Our social media marketing course explains what customer advocacy is and highlights how important it is to businesses.

Successful businesses are built through hard work, determination and ambition, but they also rely on one thing – customers. Without customers, there would be no business.

All organisations need to ensure they have a steady flow of people who want to buy whatever product or service is being sold.

As well as attracting new customers, it’s vital to retain those a business already has, and to encourage them to keep spending money. That can only be achieved if the organisation puts the customers first and is entirely focused on their needs.

It means offering outstanding customer service, responding to feedback or complaints, and regularly reviewing what the business is doing, how it operates, and the products or services it offers.

It’s important because a satisfied customer is a benefit way beyond the individual financial contribution they may make to the business’s income.

In fact, customers can be a powerful form of marketing and advertising in their own right, especially if they are so impressed with the product or service they’ve received that they are happy to tell someone else about it. This is called customer advocacy.

There’s a lot of research to suggest that personal recommendations influence many – if not all – of the purchase decisions we make.

Advertising is still important, but, when given a choice of products we’re more likely to select the one that has been recommended, even if we have been swayed by marketing messages.

We’re also likely to trust the opinions of our friends and family more than any other source of information.

Of course, while a personal, face-to-face recommendation is by far the best endorsement, it’s still possible to harness the power of channels like social media to encourage and promote conversation about a business.

Customer advocacy is nothing new and we do it all the time.
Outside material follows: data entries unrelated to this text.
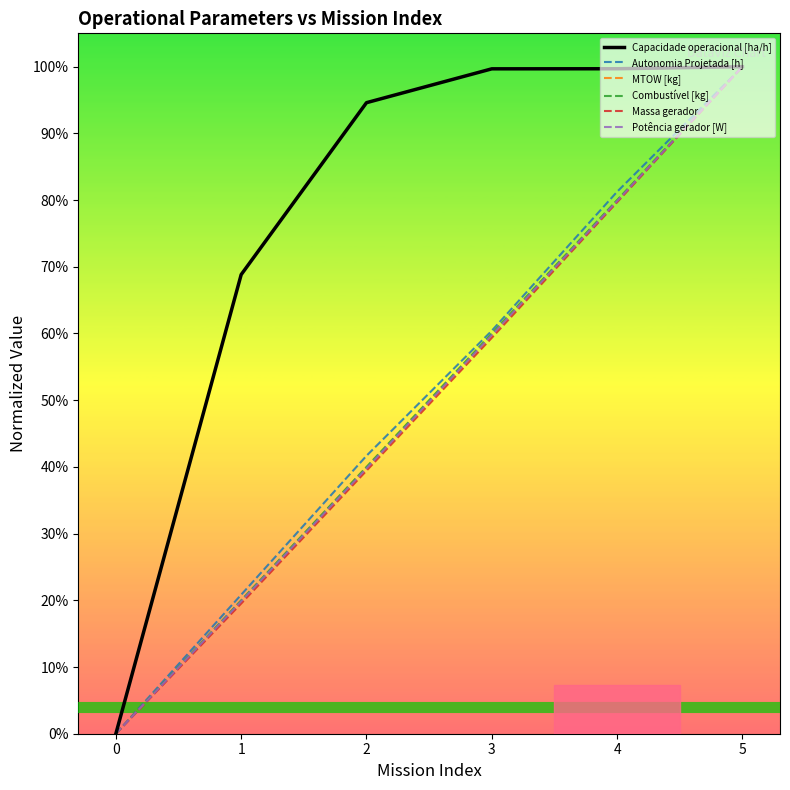

Reading left to right, extract all data points from this chart.

Capacidade operacional [ha/h]: 0=0.0	1=0.7	2=0.9	3=1.0	4=1.0	5=1.0
Autonomia Projetada [h]: 0=0.0	1=0.2	2=0.4	3=0.6	4=0.8	5=1.0
MTOW [kg]: 0=0.0	1=0.2	2=0.4	3=0.6	4=0.8	5=1.0
Combustível [kg]: 0=0.0	1=0.2	2=0.4	3=0.6	4=0.8	5=1.0
Massa gerador: 0=0.0	1=0.2	2=0.4	3=0.6	4=0.8	5=1.0
Potência gerador [W]: 0=0.0	1=0.2	2=0.4	3=0.6	4=0.8	5=1.0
You may have told a neighbour about a good tradesperson when they needed some work doing, or told a friend about the fantastic food at a local restaurant, or waxed lyrical to work colleagues about a recent holiday experience.

If so, you’ve been a customer advocate.

Why do businesses need to bother with customer advocacy?

Business owners won’t like this – but they are no longer the most important person when it comes to selling a product or service. In fact, it’s the customers themselves.

If they are loyal and highly-satisfied, they are more likely to proactively recommend a brand without being paid to do so.

On average, about 50% of customers are likely to say something positive about products they buy or the firms they do business with. That’s why organisations need to be creative and find ways of putting happy and loyal customers in front of buyers.

But, customer advocates don’t just refer new business: they are repeat customers in their own right and keep spending their own money as well.

For some firms, customer advocacy is a relatively new concept.